Забыть все, кроме дивана, где я сижу, обнимая Консуэлу, обвивая руками ее наготу, согревая в ладонях ее груди, и мы с ней смотрим «по ящику» наступление Нового года на Кубе. Ни один из нас не знал заранее, что сейчас покажут именно это, но вот перед нами внезапно материализовалась Гавана. Тысячи туристов и так называемых ночных гуляк столпились на ступенях некоего амфитеатра как живое воплощение духа былых — и, как принято на Карибах, жарких — времен; духа, который когда-то, во дни «крестных отцов», притягивал сюда, в нынешнее полицейское государство, любителей пожить и погулять на широкую ногу. Ночной клуб «Тропикана» в отеле с тем же названием.
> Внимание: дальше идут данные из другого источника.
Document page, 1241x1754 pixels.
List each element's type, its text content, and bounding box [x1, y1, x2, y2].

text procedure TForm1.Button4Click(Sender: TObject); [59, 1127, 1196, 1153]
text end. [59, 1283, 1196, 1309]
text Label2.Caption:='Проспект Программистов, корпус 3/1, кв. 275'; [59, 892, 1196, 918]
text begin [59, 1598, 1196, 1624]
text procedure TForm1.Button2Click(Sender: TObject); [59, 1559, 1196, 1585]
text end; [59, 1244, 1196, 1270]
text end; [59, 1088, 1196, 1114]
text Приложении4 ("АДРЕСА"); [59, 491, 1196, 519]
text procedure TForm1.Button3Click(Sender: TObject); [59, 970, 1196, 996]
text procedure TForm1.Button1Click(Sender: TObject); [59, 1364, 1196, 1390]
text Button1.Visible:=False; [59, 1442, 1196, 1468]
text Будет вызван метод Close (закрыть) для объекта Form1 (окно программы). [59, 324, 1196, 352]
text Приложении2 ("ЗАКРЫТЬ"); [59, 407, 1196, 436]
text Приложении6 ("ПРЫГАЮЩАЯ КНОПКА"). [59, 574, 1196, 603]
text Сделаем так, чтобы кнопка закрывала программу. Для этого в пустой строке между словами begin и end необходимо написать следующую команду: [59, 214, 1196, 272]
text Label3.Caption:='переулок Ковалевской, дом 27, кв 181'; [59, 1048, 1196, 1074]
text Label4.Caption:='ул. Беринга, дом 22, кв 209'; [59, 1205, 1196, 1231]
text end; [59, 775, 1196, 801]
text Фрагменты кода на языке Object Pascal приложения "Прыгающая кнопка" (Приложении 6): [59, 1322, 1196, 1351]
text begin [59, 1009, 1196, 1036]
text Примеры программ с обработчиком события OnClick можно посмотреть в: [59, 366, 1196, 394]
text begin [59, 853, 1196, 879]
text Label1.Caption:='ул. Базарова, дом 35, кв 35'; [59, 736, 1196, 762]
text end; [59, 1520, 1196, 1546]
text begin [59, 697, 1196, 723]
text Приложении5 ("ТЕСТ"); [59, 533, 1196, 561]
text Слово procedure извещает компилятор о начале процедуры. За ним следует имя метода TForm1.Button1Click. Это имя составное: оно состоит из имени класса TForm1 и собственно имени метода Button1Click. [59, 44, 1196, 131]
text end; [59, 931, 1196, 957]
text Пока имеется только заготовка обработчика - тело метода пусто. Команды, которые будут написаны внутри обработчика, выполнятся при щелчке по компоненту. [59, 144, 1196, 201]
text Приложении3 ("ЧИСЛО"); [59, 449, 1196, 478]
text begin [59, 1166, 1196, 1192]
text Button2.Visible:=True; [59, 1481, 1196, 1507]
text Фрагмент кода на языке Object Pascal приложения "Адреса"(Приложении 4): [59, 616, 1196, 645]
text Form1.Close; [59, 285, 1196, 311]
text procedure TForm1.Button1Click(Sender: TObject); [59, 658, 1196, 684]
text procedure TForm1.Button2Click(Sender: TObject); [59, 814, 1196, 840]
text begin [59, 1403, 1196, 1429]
Никаких кубинцев, кроме представителей так называемой индустрии развлечений, хотя по любому из них видно, что они пришли сюда отнюдь не развлекаться; множество молодых людей, в том числе девяносто шесть (точную цифру называет комментатор Эй-би-си) красавчиков в ослепительно белых шелковых костюмах, которые не столько поют и не столько танцуют, сколько патрулируют периметр сцены, переговариваясь друг с дружкой по рации. Танцовщицы из здешнего варьете, похожие на длинноногих латиноамериканцев-трансвеститов из Вест-Виллидж и наверняка такие же обкуренные. На головах у них шляпы, больше смахивающие на абажуры (высотой в девяносто сантиметров каждая, по уверениям все того же комментатора), а на спине — белые плюшевые крылья.
— О господи, — вздыхает Консуэла и принимается плакать. — Вот что, — рассерженно продолжает она, — он решил показать всему человечеству на Новый год.
— Несколько гротескно, пожалуй, — осторожно вставляю я. — Но, может быть, у Фиделя Кастро столь своеобразное чувство юмора.